Vanessa, die Freundin der Geister (10) – Wenn der bleiche Graf erscheint

Titel: Vanessa, die Freundin der Geister (10) – Wenn der bleiche Graf erscheint / VerlagTonstudio Braun / Laufzeit: ca. 55 min   / Sprecher:   Nina Danzeisen, Helmut Winkelmann, Erwin Scherschel u.A

Inhalt:  Es ist Mitternacht auf Westwood Manor. Geisterstunde. Eine bleiche Hand erscheint am Fenster von Vanessas Zimmer und drückt es leise auf. Das Geräusch weckt Vanessa aus ihrem Schlaf. Mit schreckgeweiteten Augen starrt sie auf den Sarg, der langsam durch das Fenster hereinschwebt. Sie will schreien, aber die Angst schnürt ihr die Kehle zu. Was soll sie tun?


Der Titel, das Cover, die Inhaltsangabe, dies alles lässt sicher jeden Grusel-Fan davon ausgehen, dass man mit dieser Folge eine Geschichte rund um einen Vampir zu hören bekommt.
Das wäre toll, das wäre mal etwas anderes als immer nur Geister, doch…man darf sich hier nicht in die Irre führen lassen. Denn es geht tatsächlich wieder „nur“ um einen Geist, der zufällig ein Graf ist, der über Tag zufällig in einem Sarg schläft und der sich ebenso zufällig in eine Fledermaus verwandeln kann.
Ich werde bei dieser Folge das Gefühl einfach nicht los, dass man die vorwiegend weibliche Hörerschaft für eine waschechte Blutsauger-Story für zu zart besaitet gehalten und diesen merkwürdigen Mix zwischen Geist und Vampir erdacht hat. Harold nennt ihn ja sogar einmal „Wurst-Vampir“, also muss der Gedanke schon in diese Richtung gegangen sein.
Gekrönt wird diese Glanzleistung noch davon, dass die Vampir-Geist nicht etwas hinter süßem Blut her ist, sondern hinter herzhaften Würsten, Käse und allerlei anderen Leckereien.
Und damit hat er etwas mit dem armen Butler Brady gemeinsam, womit sich der Kreis wieder schließt.
Womit die Folge bei mir aber punkten kann, das sind ein paar ganz lustige Sprüche und Wortgefechte zwischen Brady und der Hagglon. Und auch Vanessa hat so manchen witzigen Spruch auf Lager angesichts des Wurst-Vampirs, der in ihrem Schrank Zwischenstation gemacht hat.

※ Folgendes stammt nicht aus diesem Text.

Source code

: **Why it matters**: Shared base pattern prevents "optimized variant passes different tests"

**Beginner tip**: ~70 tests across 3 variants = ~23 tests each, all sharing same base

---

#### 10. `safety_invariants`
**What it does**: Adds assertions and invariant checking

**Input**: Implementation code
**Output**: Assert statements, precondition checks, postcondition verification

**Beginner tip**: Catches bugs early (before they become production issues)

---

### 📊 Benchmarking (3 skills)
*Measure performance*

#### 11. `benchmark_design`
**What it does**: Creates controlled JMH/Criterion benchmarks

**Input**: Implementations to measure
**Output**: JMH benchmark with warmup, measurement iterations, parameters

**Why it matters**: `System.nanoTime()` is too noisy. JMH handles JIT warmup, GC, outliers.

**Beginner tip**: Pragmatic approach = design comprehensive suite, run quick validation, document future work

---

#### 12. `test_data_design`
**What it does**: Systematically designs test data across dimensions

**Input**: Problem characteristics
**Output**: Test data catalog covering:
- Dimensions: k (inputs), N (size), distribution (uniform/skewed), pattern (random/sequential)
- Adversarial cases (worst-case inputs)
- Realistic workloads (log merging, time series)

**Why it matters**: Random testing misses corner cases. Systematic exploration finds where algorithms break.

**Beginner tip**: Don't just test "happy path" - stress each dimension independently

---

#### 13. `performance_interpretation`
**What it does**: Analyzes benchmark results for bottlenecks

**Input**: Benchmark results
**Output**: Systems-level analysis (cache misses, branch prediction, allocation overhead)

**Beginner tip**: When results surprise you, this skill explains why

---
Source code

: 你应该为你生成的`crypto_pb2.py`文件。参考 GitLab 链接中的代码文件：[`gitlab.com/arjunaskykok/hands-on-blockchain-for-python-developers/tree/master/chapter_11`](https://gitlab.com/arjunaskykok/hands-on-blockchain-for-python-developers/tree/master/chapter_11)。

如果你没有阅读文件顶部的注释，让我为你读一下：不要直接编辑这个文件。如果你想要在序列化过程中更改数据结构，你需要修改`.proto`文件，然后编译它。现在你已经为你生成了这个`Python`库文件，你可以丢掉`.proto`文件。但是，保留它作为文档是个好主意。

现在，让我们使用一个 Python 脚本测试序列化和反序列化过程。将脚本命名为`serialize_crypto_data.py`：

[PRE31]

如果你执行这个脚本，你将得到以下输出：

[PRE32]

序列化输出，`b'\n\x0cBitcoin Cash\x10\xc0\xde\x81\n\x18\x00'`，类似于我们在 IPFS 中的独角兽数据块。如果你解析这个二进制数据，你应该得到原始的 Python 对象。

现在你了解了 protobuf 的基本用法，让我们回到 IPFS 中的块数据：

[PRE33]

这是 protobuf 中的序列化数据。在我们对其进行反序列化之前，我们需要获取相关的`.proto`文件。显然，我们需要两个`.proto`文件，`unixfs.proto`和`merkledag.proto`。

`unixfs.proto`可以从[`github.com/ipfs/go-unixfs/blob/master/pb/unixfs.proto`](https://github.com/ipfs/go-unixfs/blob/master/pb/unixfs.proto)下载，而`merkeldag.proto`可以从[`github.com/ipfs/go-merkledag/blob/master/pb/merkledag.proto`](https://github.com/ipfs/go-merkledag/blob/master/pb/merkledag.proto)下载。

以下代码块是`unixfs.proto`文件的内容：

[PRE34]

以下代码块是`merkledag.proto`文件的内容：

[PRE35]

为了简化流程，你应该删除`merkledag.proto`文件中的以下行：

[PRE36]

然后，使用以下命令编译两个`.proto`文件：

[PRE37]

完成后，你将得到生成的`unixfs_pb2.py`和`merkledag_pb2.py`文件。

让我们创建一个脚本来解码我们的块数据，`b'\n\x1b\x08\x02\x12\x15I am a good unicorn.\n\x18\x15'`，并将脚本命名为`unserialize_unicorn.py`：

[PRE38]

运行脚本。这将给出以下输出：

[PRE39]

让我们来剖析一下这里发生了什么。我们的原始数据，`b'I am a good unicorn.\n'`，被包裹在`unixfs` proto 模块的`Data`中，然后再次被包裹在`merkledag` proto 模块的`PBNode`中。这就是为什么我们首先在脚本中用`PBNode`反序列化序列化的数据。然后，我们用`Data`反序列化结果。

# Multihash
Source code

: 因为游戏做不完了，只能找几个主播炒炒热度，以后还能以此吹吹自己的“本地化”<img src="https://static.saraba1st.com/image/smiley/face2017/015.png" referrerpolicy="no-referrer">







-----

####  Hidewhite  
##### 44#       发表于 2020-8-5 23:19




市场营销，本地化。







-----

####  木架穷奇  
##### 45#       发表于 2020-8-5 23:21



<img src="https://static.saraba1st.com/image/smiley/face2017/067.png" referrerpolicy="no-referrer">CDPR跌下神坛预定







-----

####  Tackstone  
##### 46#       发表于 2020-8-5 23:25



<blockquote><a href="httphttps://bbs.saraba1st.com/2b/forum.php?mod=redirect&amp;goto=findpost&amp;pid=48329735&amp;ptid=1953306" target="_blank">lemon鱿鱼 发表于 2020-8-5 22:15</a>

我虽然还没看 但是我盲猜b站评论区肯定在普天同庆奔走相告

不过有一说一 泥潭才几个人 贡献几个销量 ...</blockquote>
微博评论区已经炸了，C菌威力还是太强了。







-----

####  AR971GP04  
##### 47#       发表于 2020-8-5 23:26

Neben dem verfressenen Vampir-Geist sind die üblichen Sprecher hier am Werk und machen ihren Job gewohnt gut und souverän.
Dennoch gehört auch Wenn der bleiche Graf erscheint zu den speziellen Folgen, in denen die Streitereien zwischen der Hagglon und Brady zwar sehr unterhaltsam sind, aber einfach zu abgelesen rüberkommen. Gar nicht mal wegen falscher Betonung, da passt alles, aber die Antworten kommen zu schnell. Zwischen den Sätzen zweier Personen, die im Gespräch sind, liegt immer wenigstens eine winzige Pause, doch hier nicht.

Altmodische Musiken begleiten das Hörspiel und verleihen ihm so die passende Atmosphäre. Ich bin wahrlich kein Fan solcher Melodien, aber in den Vanessa-Hörspielen mag ich sie sehr. Romantisch und leicht schaurig, eben zu 100 Prozent so wie die Geschichten an sich.

Ein sehr schönes Cover, aber wie schon erwähnt einfach völlig irreführend. Das Aussehen des bleichen Grafen, der Sarg, den er trägt, es lässt einfach alles auf einen Vampir schließen.
Sehr schade, dass die Geschichte auf der MC hinter dem Cover dem nicht entspricht.

Fazit:  Eine absurdere Geschichte ist mir in der ganzen Reihe noch nicht untergekommen. Gerettet wird diese Folge einzig durch die Komik. Glücklicherweise, denn sonst wäre sie eine reine Katastrophe.